Le réalignement commercial potentiel Trump-UE soulève également de profondes questions sur le positionnement de la politique étrangère canadienne plus large. Après des années passées à distinguer les approches canadiennes des approches américaines – particulièrement durant le premier mandat de Trump – Ottawa pourrait faire face à des choix inconfortables quant à l’alignement ou la divergence avec la nouvelle stratégie économique de Washington.
« Le Canada risque d’être pris dans un classique étau de puissance moyenne, » a noté Richard Haass, président émérite du Council on Foreign Relations, lors de notre conversation à un événement d’un groupe de réflexion à Washington. « Lorsque les grandes puissances réorientent leurs relations, des pays comme le Canada doivent s’adapter rapidement ou risquer la marginalisation. »
La voie à suivre exige plus qu’une diplomatie réactive. Les responsables canadiens doivent identifier les vulnérabilités spécifiques dans les secteurs d’exportation clés, engager les gouvernements provinciaux dont les ressources alimentent le commerce international, et possiblement accélérer les efforts de diversification au-delà des marchés traditionnels.

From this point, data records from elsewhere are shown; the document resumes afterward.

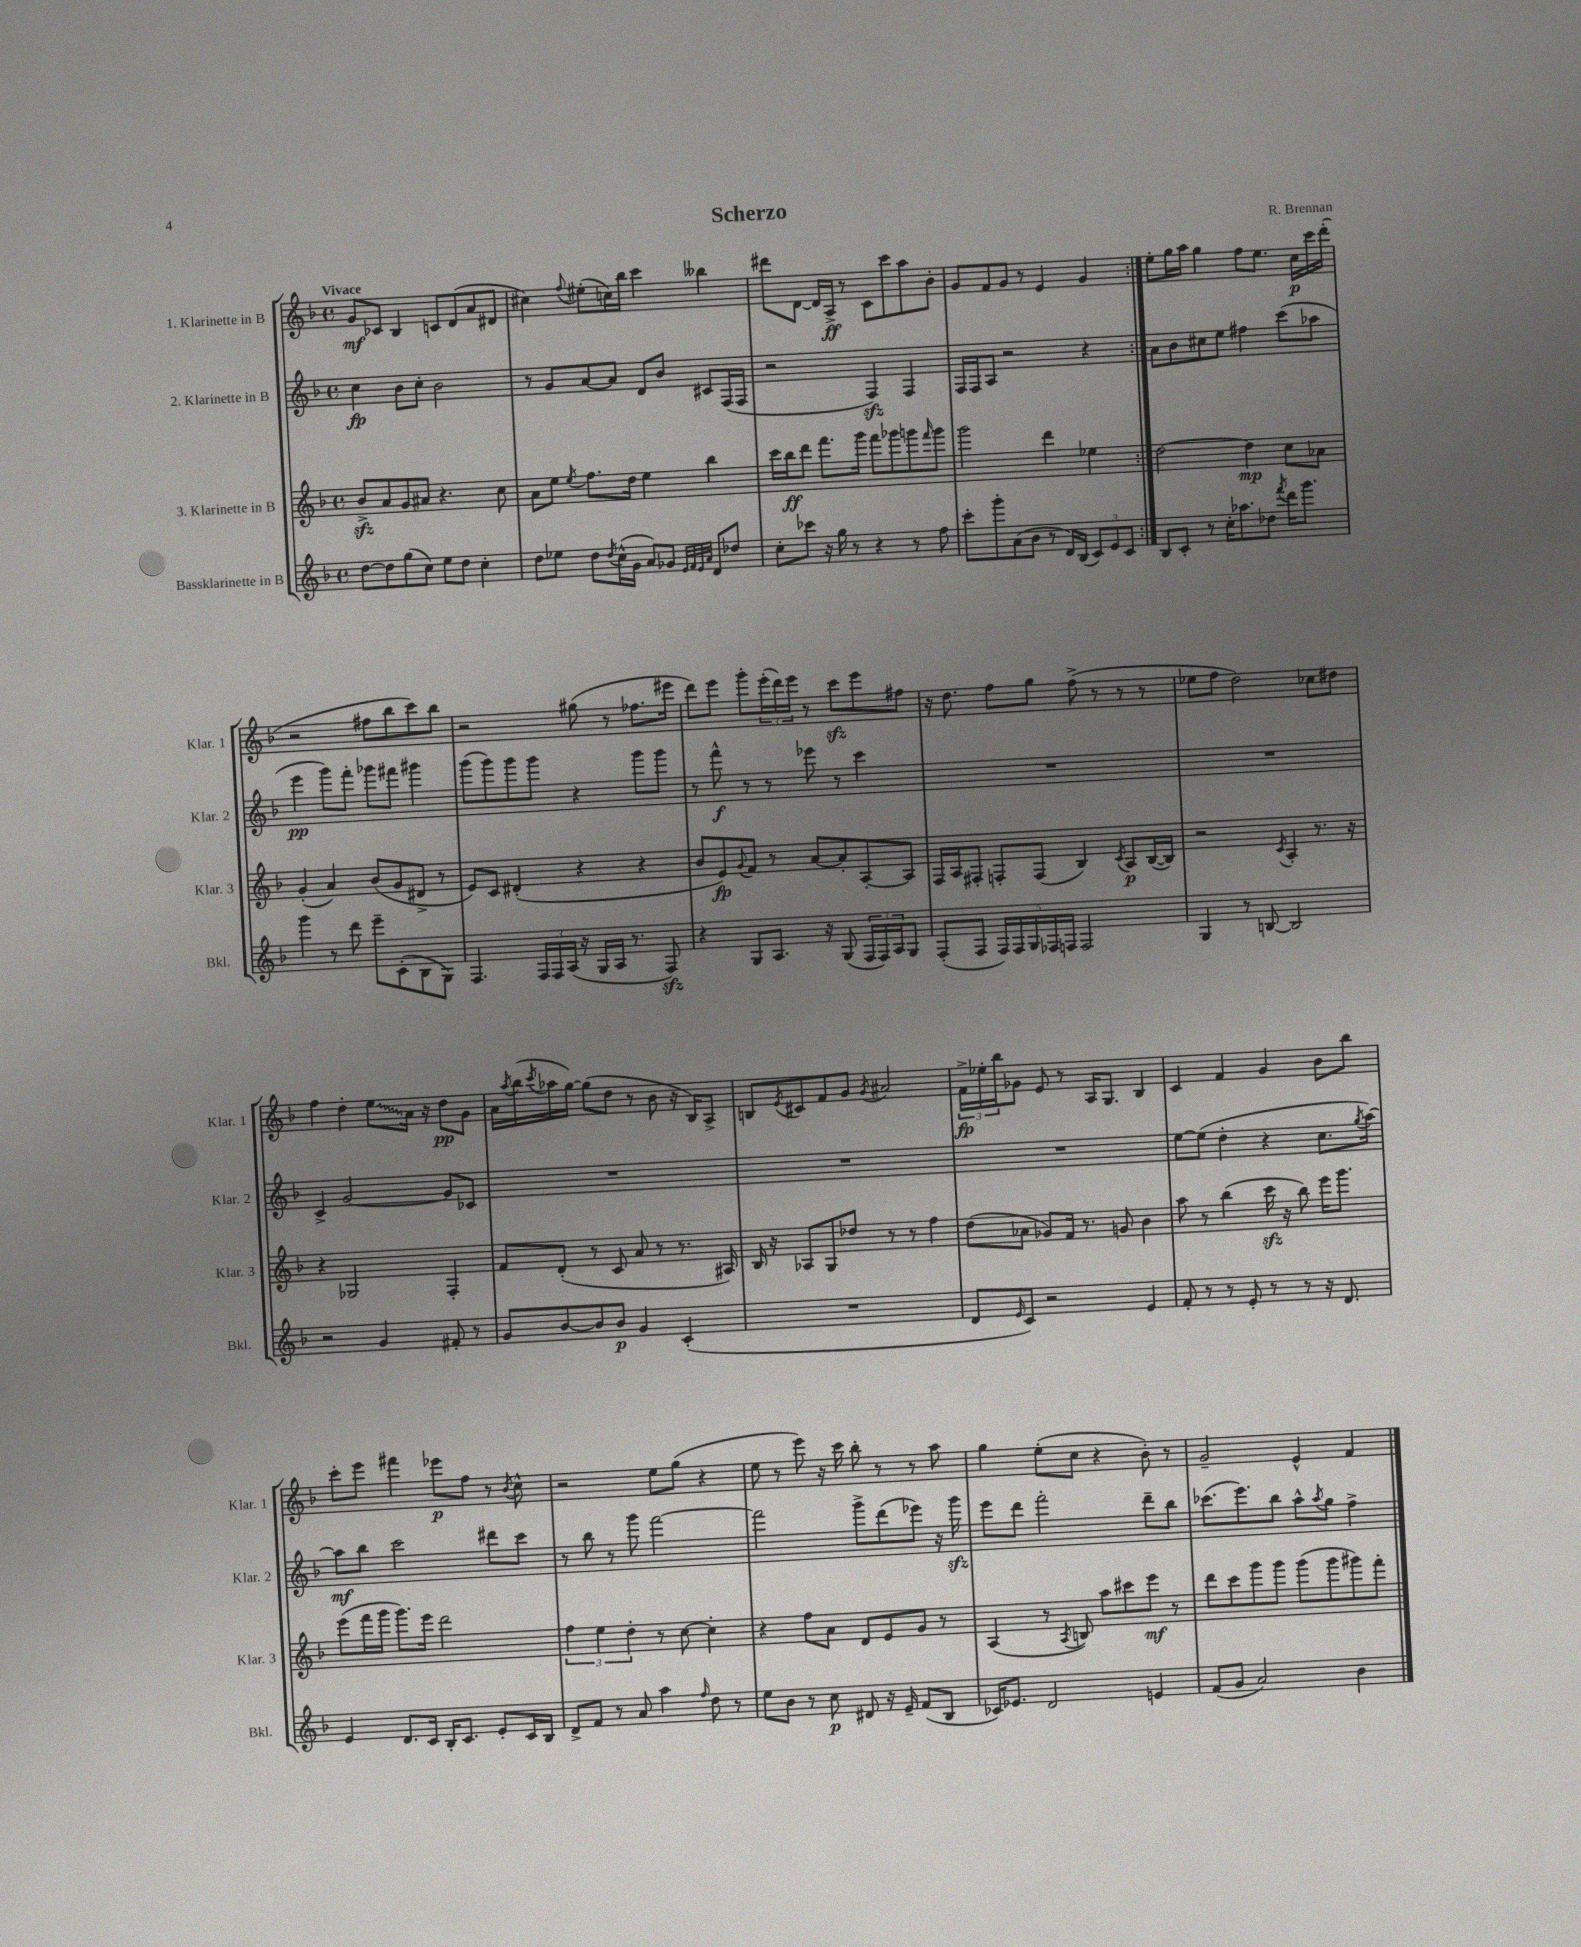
\header { title = "Scherzo" composer = "R. Brennan" }
<<
\new StaffGroup <<
\new Staff = "s0" \with { instrumentName = "1. Klarinette in B" shortInstrumentName = "Klar. 1" } {
    \clef treble \key f \major \defaultTimeSignature \time 4/4 \tempo "Vivace"
    \repeat volta 2 { g'8\mf ces'8 bes4 c'8 d'8( a'8 dis'8 |
    cis''4) \appoggiatura { f''8 } eis''8-.( c''16) bes''16 c'''4 beses''4 |
    dis'''8 d'8~ d'16 a16->\ff r8 c'8 c'''8 a''8 bes'8-. |
    g'8 f'8 g'8 r8 e'4 g'4 | }
    e''8-. g''16 a''16 g''4 f''8 e''8. c''16\p c'''16 d'''16-.( |
    r2 fis''8 bes''8 c'''8) bes''8 |
    r2 gis''8( r8 fes''8. eis'''16 |
    d'''8) e'''8 g'''8-. \tuplet 3/2 { e'''16-.( d'''16) e'''16 } r8 c'''8\sfz e'''8 fis''8 |
    r16 d''8. f''8 g''8 f''8->( r8 r8 r8 |
    ees''8 f''8 d''2) ces''8 dis''8 |
    f''4 d''4-. \once \override Glissando.style = #'zigzag e''8\glissando a'16 r16 d''8\pp g'8 |
    a'16 \acciaccatura { a''8 } bes''16( \acciaccatura { c'''8 } aes''16 g''16~) g''8( d''8 r8 bes'8 r16 bes16) a8-> |
    b8 \acciaccatura { e'8 } cis'8 f'8 g'8 \acciaccatura { g'8 } ais'2 |
    \tuplet 3/2 { f'16->\fp ees''16-. bes''16 } ges'8 e'8 r8 a16 g8. bes4 |
    c'4 f'4 g'4 bes'8 bes''8 |
    c'''8-. e'''8 fis'''4 ees'''8\p f''8 r8 \acciaccatura { bes'8 } c''8-^ |
    r2 e''8 g''8( r4 |
    e''8 r8 e'''8) r16 c'''16 bes''8-. r8 r8 a''8 |
    g''4 e''8-.( c''8 r4 bes'8-.) r8 |
    g'2-- e'4-^ f'4 \bar "|." |
}
\new Staff = "s1" \with { instrumentName = "2. Klarinette in B" shortInstrumentName = "Klar. 2" } {
    \clef treble \key f \major \defaultTimeSignature \time 4/4
    \repeat volta 2 { c''4\fp bes'8 c''8-. bes'2 |
    r8 g'8 a'8~ a'8 d'8 bes'8 cis'8 f16( f16 |
    r2 f4\sfz) f4 |
    f16 f16 a8 r2 r4 | }
    a'8 bes'8 cis''8 e''8 fis''4 c'''8( aes''8 |
    e'''4\pp g'''8) f'''8-. ges'''8 fis'''8 gis'''4 |
    g'''8( g'''8) g'''8 g'''8 r4 g'''8 g'''8 |
    r8 f'''8-^\f r8 r8 ees'''8 r8 c'''4 |
    R1 |
    R1 |
    c'4-> g'2~ g'8 ces'8 |
    R1 |
    R1 |
    R1 |
    e''8~ e''8( d''4-. r4 c''8. \acciaccatura { g''8 } a''16~) |
    a''8\mf bes''8 c'''2 dis'''8 c'''8 |
    r8 bes''8 r8 g'''8 f'''2~ |
    f'''2 g'''8-> d'''8( ees'''8) r16 g'''16\sfz |
    e'''8 d'''8 f'''2-. d'''8-- bes''8 |
    ces'''8.( e'''8.) bes''8 a''8-^ \acciaccatura { a''8 } g''8 f''4-> \bar "|." |
}
\new Staff = "s2" \with { instrumentName = "3. Klarinette in B" shortInstrumentName = "Klar. 3" } {
    \clef treble \key f \major \defaultTimeSignature \time 4/4
    \repeat volta 2 { bes'8->\sfz a'8 g'8 ais'8 r4. c''8 |
    a'8 e''8 \acciaccatura { e''8 } f''8. d''16 e''4 bes''4 |
    c'''16 bes''16\ff d'''8 f'''8. g'''16 f'''8 ges'''8 g'''8 \grace { f'''16 } g'''8 |
    g'''2 d'''4 ees''4 | }
    d''2~ d''4\mp c''8 aes'8 |
    g'4-.( a'4) bes'8( g'8 dis'8-> r8 |
    e'8) c'8 dis'4-.( r4 r4 |
    bes'8 e'8\fp) \appoggiatura { g'8 } f'8 r8 a'8~ a'8-. a8~-. a8 |
    f16 a16 fis8-. f8-. f8( bes4) \acciaccatura { c'8 } a8\p bes16~( bes16) |
    r2 \acciaccatura { c'8 } a4-. r8. r16 |
    r4 ges2 f4-. |
    f'8 d'8-.( r8 c'8 a'8 r8 r8. ais16) |
    bes16 r16 aes8 g8 des''8 r8 r8 f''4 |
    d''8( aes'8 ges'8) f'16 r8. g'8 bes'4 |
    a''8 r8 bes''4( c'''16\sfz r16 bes''8) e'''16 g'''8. |
    e'''8( f'''16 g'''16 g'''8.) e'''16 d'''2 |
    \tuplet 3/2 { f''4 e''4 d''4-. } r8 c''8~ c''4-. |
    r4 f''8 a'8 d'8 e'8 g'8 r8 |
    a4( r8 \acciaccatura { a8 } b8) a''8 cis'''8 e'''8\mf r8 |
    d'''8 c'''8 g'''8 g'''8 g'''8( g'''8 gis'''8) f'''8-. \bar "|." |
}
\new Staff = "s3" \with { instrumentName = "Bassklarinette in B" shortInstrumentName = "Bkl." } {
    \clef treble \key f \major \defaultTimeSignature \time 4/4
    \repeat volta 2 { d''8~ d''8 g''8( c''8) e''8 d''8 c''4-. |
    d''8 ees''8 d''8 \acciaccatura { d''8 } c''16-^( g'16 a'8) ges'8 \grace { e'32 f'32 e'32 a'32 } d'8 des''8 |
    c''8-. ces'''8 r16 g''16 r8 r4 r8 f''8 |
    c'''8-. g'''8-. a'8( bes'8 r8 d'16) bes16( \tuplet 3/2 { c'8) e'8 c'8 } | }
    bes8 c'8-. r8 c''16-. aes''8. des''8 \acciaccatura { f'''8 } d'''16 g'''8. |
    g'''4 r8 d'''8 e'''8-- c'8-.( bes8 g8) |
    f4. \tuplet 3/2 { f16 f16 a16( } r16 g16 a16 r8. f8\sfz) |
    r4 g8 a8. r16 g8( \tuplet 3/2 { f16 f16) a16 } g8 |
    f8-.( f8 \tuplet 5/4 { f16) f16 g16 fes16 f16 } f2 |
    g4 r8 b8~ b2 |
    r2 g'4 fis'8-. r8 |
    g'8 bes'8~ bes'8 bes'8\p g'4 c'4-.( |
    R1 |
    d'8 \grace { e'16 } c'8) r2 e'4 |
    f'8-. r8 r8 e'8-. r8 r8 r16 d'8. |
    e'4 d'8. c'16 bes16-. c'8. e'8-. c'16 bes16 |
    d'8-> f'8 r8 a'8 a''4 \grace { f''16 } d''8 r8 |
    e''8 bes'8 r8 c''8\p dis'8 r16 e'16-- f'8( bes8 |
    ces'16) ees'8. d'2 e'4 |
    f'8( g'8 a'2) bes'4 \bar "|." |
}
>>
>>
\layout { \context { \Score \remove "Bar_number_engraver" } }
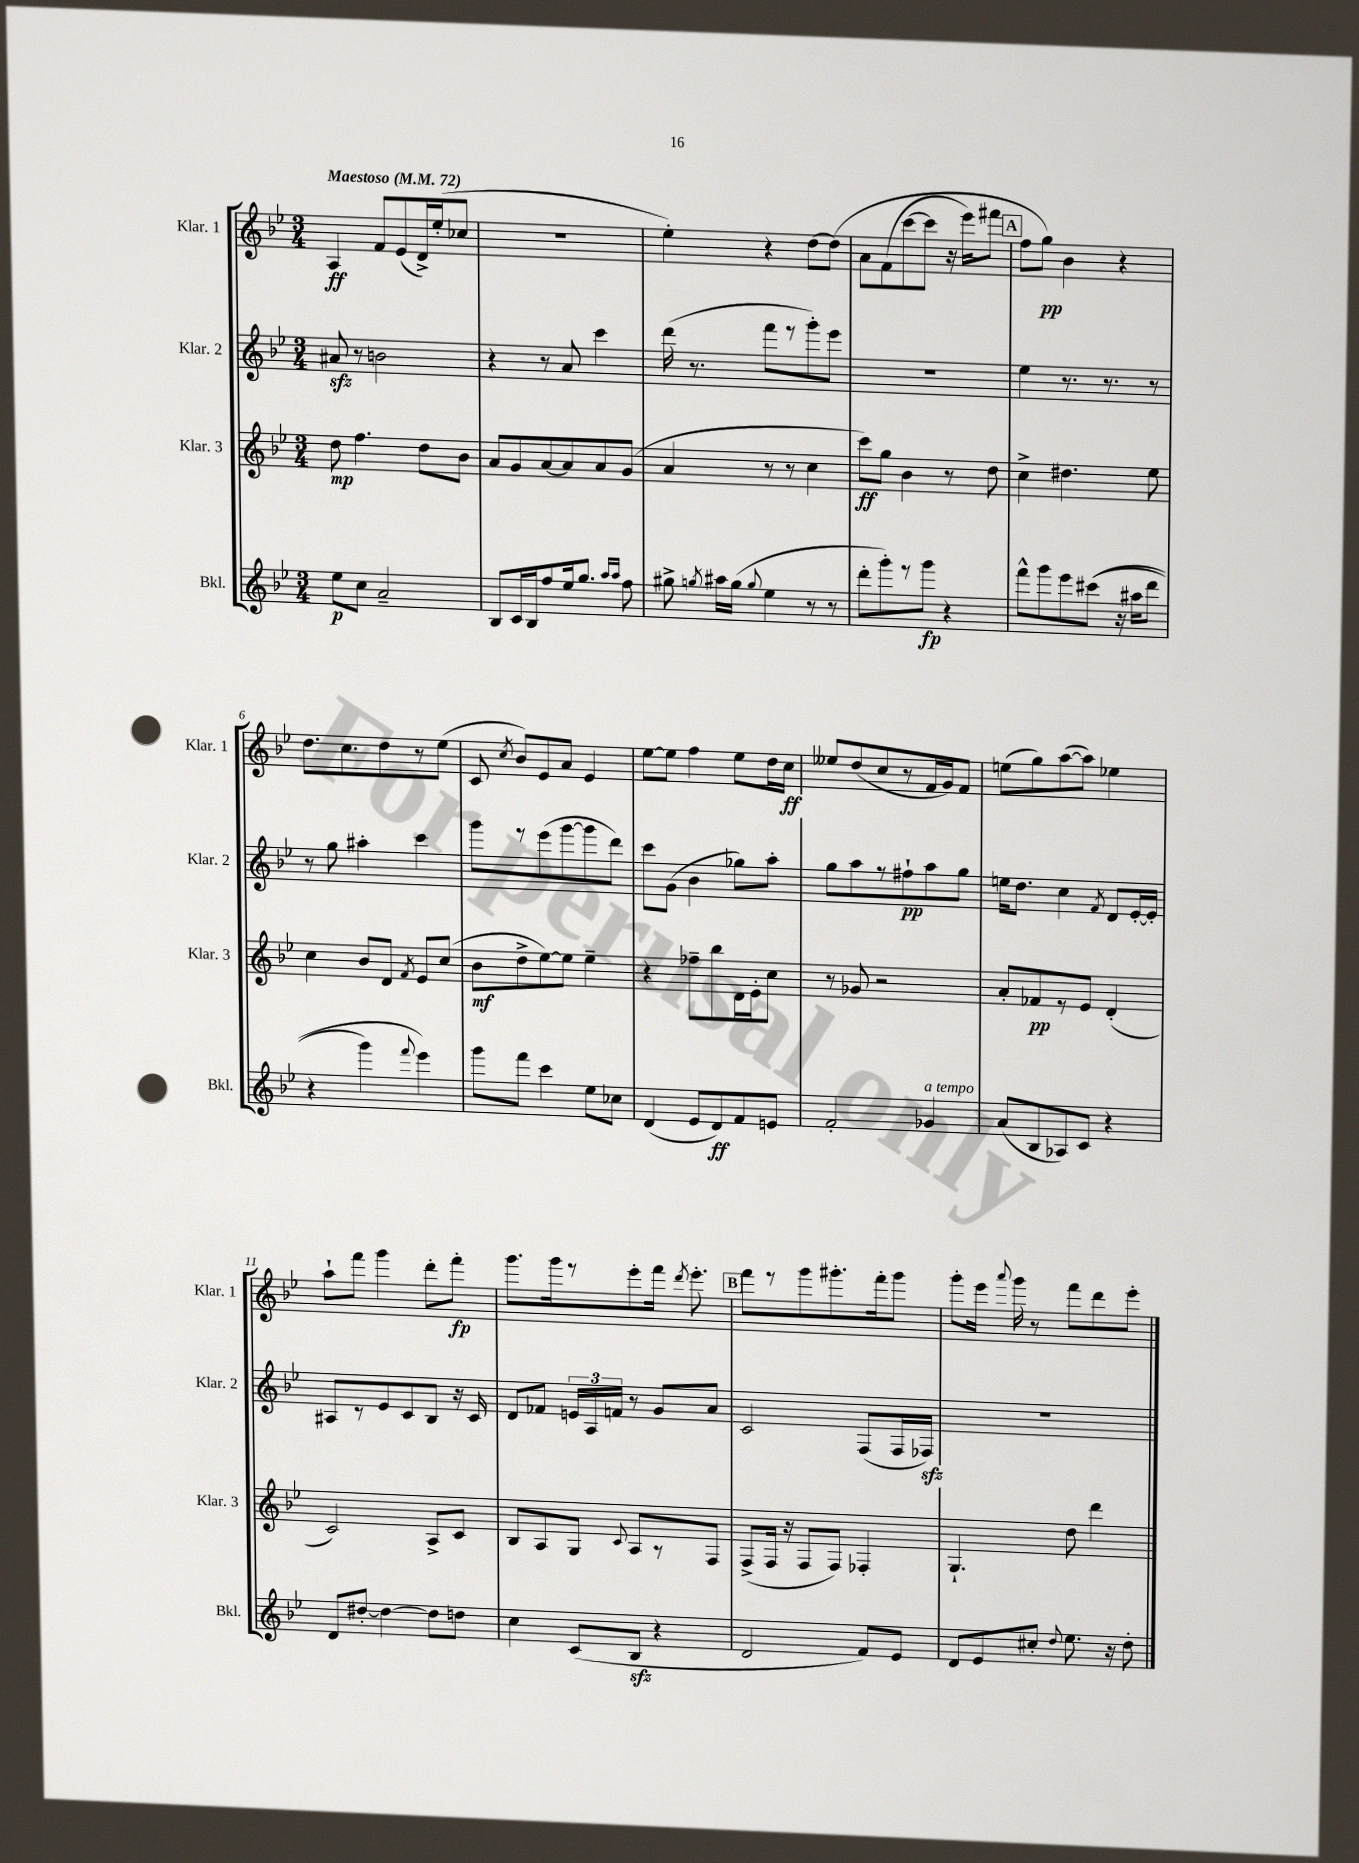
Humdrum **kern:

**kern	**kern	**kern	**kern
*staff4	*staff3	*staff2	*staff1
*clefG2	*clefG2	*clefG2	*clefG2
*k[b-e-]	*k[b-e-]	*k[b-e-]	*k[b-e-]
*M3/4	*M3/4	*M3/4	*M3/4
*MM72	*MM72	*MM72	*MM72
8ee-	8dd	8a#	4A
8cc	4.ff	8r	.
2a~	.	2b	8f
.	.	.	(8e-
.	8dd	.	16d^)
.	.	.	(16ee-'
.	8b-	.	8cc-
=	=	=	=
8B-	8a	4r	2.r
16c	8g	.	.
16B-	.	.	.
8ff	[8a	8r	.
16ee-	8a]	8a	.
8.gg	.	.	.
.	8a	4ccc	.
16qqaa	.	.	.
16qqaa	.	.	.
8ff	(8g	.	.
=	=	=	=
8gg#^	4a	(16ddd	4ee-')
.	.	8.r	.
8qgg	.	.	.
16aa#	.	.	.
(16gg	.	.	.
8qqgg	.	.	.
4ee-	8r	8fff	4r
.	8r	8r	.
8r	4cc	8ggg')	[8dd
8r	.	8eee-	&(8dd]
=	=	=	=
8ddd'	8ccc)	2.r	8a
8ggg')	8gg	.	(8f
8r	4b-	.	[8ccc
8ggg	.	.	8ccc]
4r	8r	.	16r
.	.	.	16eee-)
.	8dd	.	8fff#
=	=	=	=
8fff^^	4cc^	4ee-	8ff
8ggg	.	.	8gg&)
8eee-	4.dd#	8.r	4b-
&((8ccc#	.	.	.
.	.	8.r	.
16r	.	.	4r
16aa#	.	.	.
8ddd	8ee-	8r	.
=	=	=	=
4r	4cc	8r	8.dd
.	.	8gg	.
.	.	.	8.cc
4ggg)	8b-	4aa#'	.
.	8d	.	8dd
8qqfff	8qf	.	.
4eee-&)	8e-	4ccc	8r
.	(8cc	.	(8ee-
=	=	=	=
8ggg	8b-	8ggg	8c
.	.	.	8qcc
8fff	8dd^	8r	8b-)
4ccc	[8ee-)	(8eee-	8e-
.	8ee-]	[8ggg	8a
8ee-	4ee-~	8ggg]	4e-
8cc-	.	8ddd)	.
=	=	=	=
(4d	4r	8ccc	[8ee-
.	.	(8g	8ee-]
8e-	8ff-~	4b-	4ff
8d)	8bb-	.	.
8f	16d	8gg-)	8ee-
.	16e-'	.	.
8e	8cc	8aa'	16dd
.	.	.	16cc
=	=	=	=
2f'	8r	8gg	8ee--
.	8g-	8aa	(8dd
.	2r	8r	8cc
.	.	8ff#`	8r
4g-	.	8aa	16f
.	.	.	16g)
.	.	8gg	8f
=	=	=	=
(8a	8a'	16ee	(8ee
.	.	8.dd	.
8B-	8f-	.	8gg)
8A-)	8r	4cc	([8aa
8c	8e-	.	8aa])
.	.	8qf	.
4r	(4d'	8d	4ee-
.	.	[16e-'	.
.	.	16e-']	.
=	=	=	=
8d	2c)	8A#	8aa`
[8dd#'	.	8r	8fff
4dd#_	.	8e-	4ggg
.	.	8c	.
8dd#]	8A^	8B-	8ddd'
8dd	8c	16r	8fff'
.	.	16c	.
=	=	=	=
4cc	8B-	8d	8.ggg
.	8A	8f-	.
.	.	.	16ggg
(8c	8G	24e	8r
.	.	24A	.
.	.	24f	.
.	8qqc	.	.
8B-	8A	8r	8eee-'
4r	8r	8g	16fff
.	.	.	8qddd
.	.	.	8.eee-'
.	8F	8a	.
=	=	=	=
2d	(8F^	2c	8fff
.	16F	.	8r
.	16r	.	.
.	8F	.	8ggg
.	8F)	.	8.ggg#'
8f)	4F-'	(8F	.
.	.	.	16fff'
8e-	.	16F	8ggg#
.	.	16F-)	.
=	=	=	=
8d	4.G`	2.r	8ggg'
8e-	.	.	16eee-
.	.	.	8qqaaa
.	.	.	16ggg
8cc#'	.	.	8r
8qqdd	.	.	.
8.ee-	8dd	.	8fff
.	4ddd	.	8ddd
16r	.	.	.
8dd'	.	.	8eee-'
==	==	==	==
*-	*-	*-	*-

Plus crucialement, le Canada doit déterminer si ses intérêts sont mieux servis en cherchant l’inclusion dans tout cadre potentiel États-Unis-UE ou en redoublant son soutien traditionnel aux institutions multilatérales comme l’OMC, qui seraient probablement davantage affaiblies par des accords bilatéraux majeurs.
Alors que je déposais ce rapport depuis mon vol de retour vers Washington, l’incertitude était palpable. L’architecture économique qui a bénéficié au Canada pendant des décennies semble de plus en plus fragile, contestée non seulement par l’approche non conventionnelle de Trump envers l’économie internationale, mais par une Europe de plus en plus disposée à s’y engager pragmatiquement.
Les mois à venir révéleront si le Canada peut transformer ce défi en opportunité ou si nous serons laissés à nous adapter à des modèles commerciaux façonnés par des décisions prises à Washington et à Bruxelles, avec peu d’influence canadienne.